#### BRIEF
Write out, word for word, everything in the entries from the line containing "Cart Contents (4)" down to the line containing "packages atthe center!", including both of those lines. Leave the pictures out.

#### DATA TO PROCESS
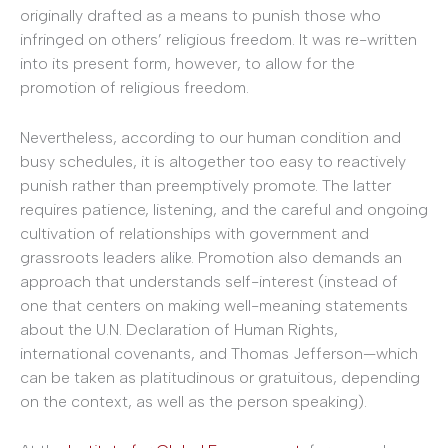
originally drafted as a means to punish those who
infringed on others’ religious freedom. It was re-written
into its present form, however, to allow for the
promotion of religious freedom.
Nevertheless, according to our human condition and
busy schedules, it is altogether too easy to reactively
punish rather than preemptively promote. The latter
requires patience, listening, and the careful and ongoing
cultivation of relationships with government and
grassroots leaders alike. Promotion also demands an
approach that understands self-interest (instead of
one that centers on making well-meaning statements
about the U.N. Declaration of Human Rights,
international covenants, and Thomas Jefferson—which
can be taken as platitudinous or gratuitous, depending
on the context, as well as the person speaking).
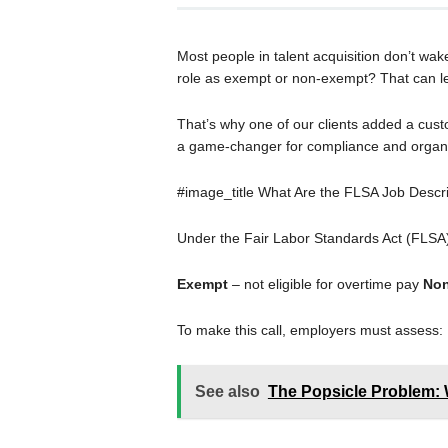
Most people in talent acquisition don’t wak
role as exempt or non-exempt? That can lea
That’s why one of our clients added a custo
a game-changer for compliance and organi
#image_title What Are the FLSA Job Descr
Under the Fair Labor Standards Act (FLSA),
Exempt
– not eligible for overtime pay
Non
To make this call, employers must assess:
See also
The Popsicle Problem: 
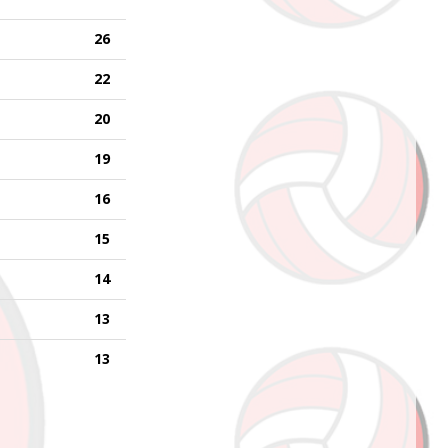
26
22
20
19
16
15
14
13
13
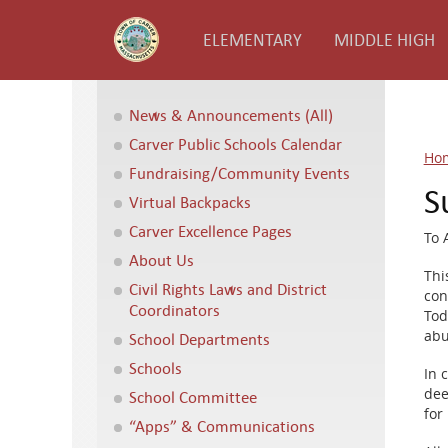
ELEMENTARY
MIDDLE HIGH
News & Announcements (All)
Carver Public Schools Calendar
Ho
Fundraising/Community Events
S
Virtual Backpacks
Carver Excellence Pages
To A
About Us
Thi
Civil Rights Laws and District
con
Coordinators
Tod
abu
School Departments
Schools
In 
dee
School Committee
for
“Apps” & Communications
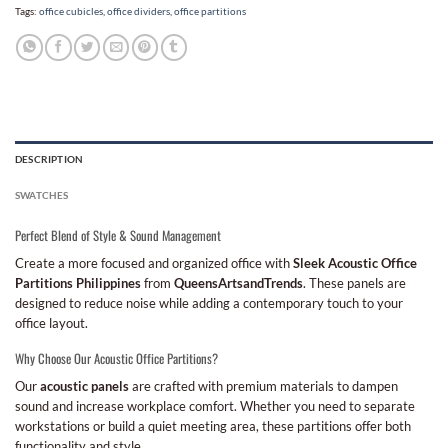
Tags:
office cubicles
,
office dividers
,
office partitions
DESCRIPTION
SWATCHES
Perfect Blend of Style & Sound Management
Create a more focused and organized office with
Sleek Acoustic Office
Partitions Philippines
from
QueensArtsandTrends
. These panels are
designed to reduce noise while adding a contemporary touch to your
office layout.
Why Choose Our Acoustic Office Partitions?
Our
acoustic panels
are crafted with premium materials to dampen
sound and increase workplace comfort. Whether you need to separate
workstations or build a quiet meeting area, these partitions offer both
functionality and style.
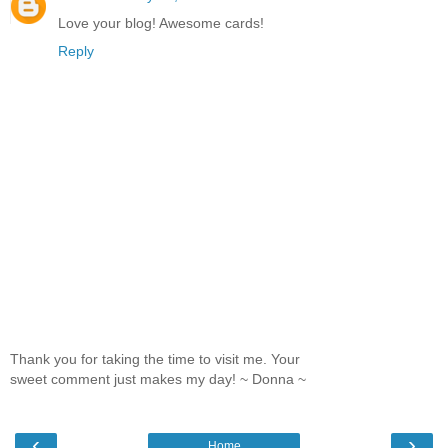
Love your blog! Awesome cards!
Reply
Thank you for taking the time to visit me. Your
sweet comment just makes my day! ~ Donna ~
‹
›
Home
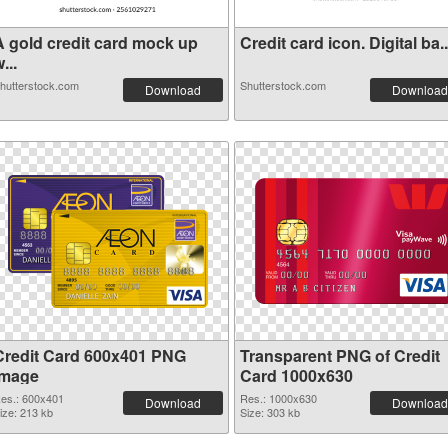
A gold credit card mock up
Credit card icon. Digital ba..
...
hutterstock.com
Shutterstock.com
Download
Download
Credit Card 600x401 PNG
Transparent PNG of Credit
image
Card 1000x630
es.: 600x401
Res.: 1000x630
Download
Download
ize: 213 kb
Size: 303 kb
--
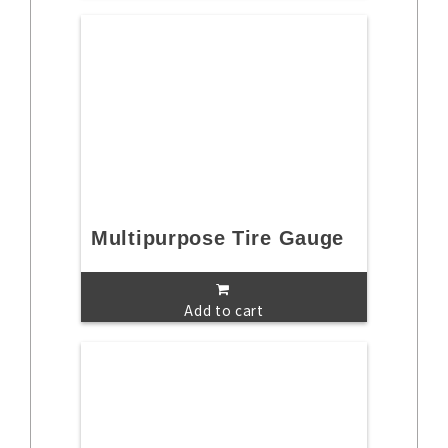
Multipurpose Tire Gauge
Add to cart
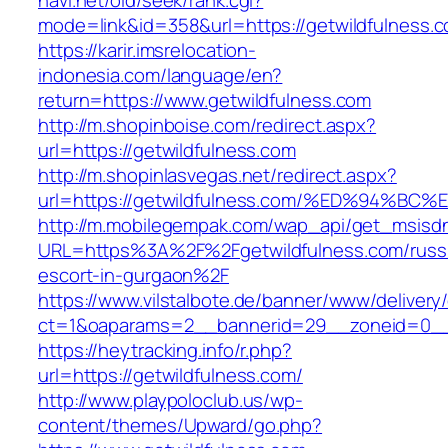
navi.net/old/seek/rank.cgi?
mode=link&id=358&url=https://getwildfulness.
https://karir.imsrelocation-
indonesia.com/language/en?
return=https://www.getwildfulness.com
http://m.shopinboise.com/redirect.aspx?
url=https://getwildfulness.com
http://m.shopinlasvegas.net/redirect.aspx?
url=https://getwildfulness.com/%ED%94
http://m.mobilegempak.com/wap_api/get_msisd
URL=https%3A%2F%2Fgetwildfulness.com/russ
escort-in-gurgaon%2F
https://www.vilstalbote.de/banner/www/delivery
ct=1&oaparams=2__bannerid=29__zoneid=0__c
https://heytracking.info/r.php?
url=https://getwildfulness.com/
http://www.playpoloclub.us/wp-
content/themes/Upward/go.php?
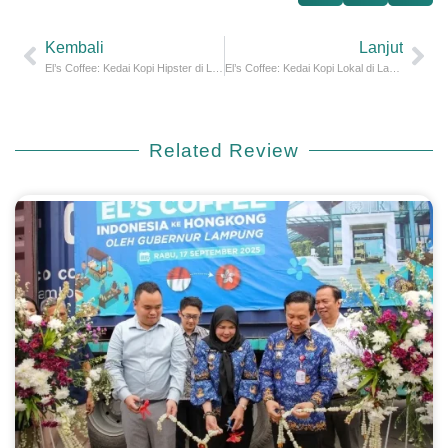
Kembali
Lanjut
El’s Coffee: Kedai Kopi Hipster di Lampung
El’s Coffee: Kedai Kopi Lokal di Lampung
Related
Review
--
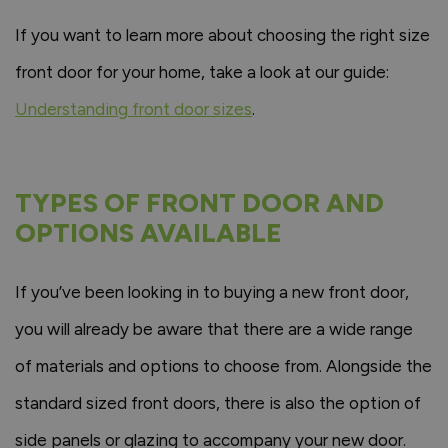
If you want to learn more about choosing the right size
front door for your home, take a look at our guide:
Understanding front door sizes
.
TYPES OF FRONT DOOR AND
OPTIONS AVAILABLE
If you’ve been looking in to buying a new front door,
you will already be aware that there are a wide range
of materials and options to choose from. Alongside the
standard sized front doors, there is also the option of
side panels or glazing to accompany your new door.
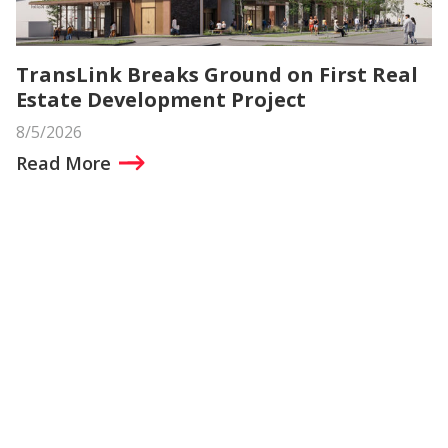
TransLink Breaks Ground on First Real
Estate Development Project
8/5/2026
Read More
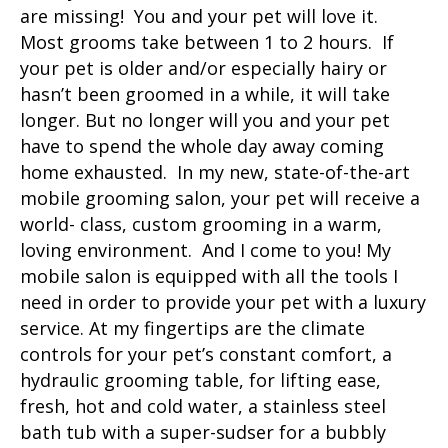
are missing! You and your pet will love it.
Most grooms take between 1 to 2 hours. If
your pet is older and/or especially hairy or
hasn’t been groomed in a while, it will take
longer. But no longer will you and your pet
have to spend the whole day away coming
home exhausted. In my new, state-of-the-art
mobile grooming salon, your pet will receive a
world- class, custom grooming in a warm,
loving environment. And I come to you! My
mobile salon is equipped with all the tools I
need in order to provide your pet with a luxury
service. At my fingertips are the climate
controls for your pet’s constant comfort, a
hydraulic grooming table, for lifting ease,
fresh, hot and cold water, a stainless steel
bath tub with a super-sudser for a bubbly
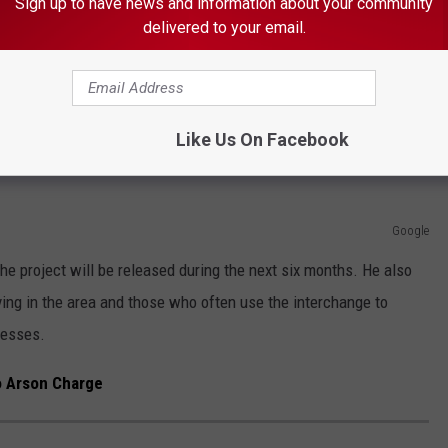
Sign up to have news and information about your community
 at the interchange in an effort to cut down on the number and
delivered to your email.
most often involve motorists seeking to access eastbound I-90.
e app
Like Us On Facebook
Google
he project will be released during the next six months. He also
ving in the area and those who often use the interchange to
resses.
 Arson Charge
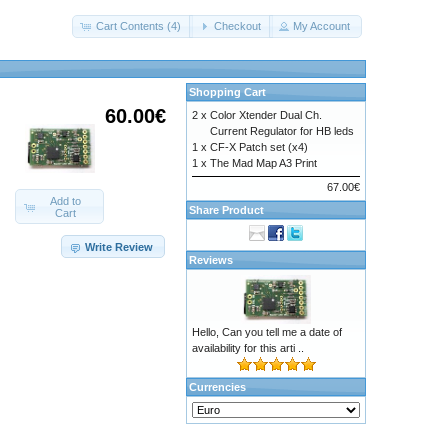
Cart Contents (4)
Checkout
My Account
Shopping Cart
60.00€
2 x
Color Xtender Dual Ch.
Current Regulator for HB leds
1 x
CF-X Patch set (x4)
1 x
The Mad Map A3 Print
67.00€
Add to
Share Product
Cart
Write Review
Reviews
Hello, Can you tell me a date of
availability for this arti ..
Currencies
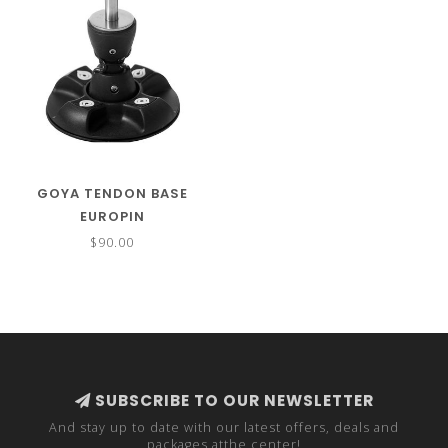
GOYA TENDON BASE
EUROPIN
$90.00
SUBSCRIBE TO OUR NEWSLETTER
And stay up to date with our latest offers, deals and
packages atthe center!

#### OUTPUT OF THE EXERCISE
Cart Contents (4)
Checkout
My Account
Shopping Cart
60.00€
2 x
Color Xtender Dual Ch.
Current Regulator for HB leds
1 x
CF-X Patch set (x4)
1 x
The Mad Map A3 Print
67.00€
Add to
Share Product
Cart
Write Review
Reviews
Hello, Can you tell me a date of
availability for this arti ..
Currencies
GOYA TENDON BASE
EUROPIN
$90.00
SUBSCRIBE TO OUR NEWSLETTER
And stay up to date with our latest offers, deals and
packages atthe center!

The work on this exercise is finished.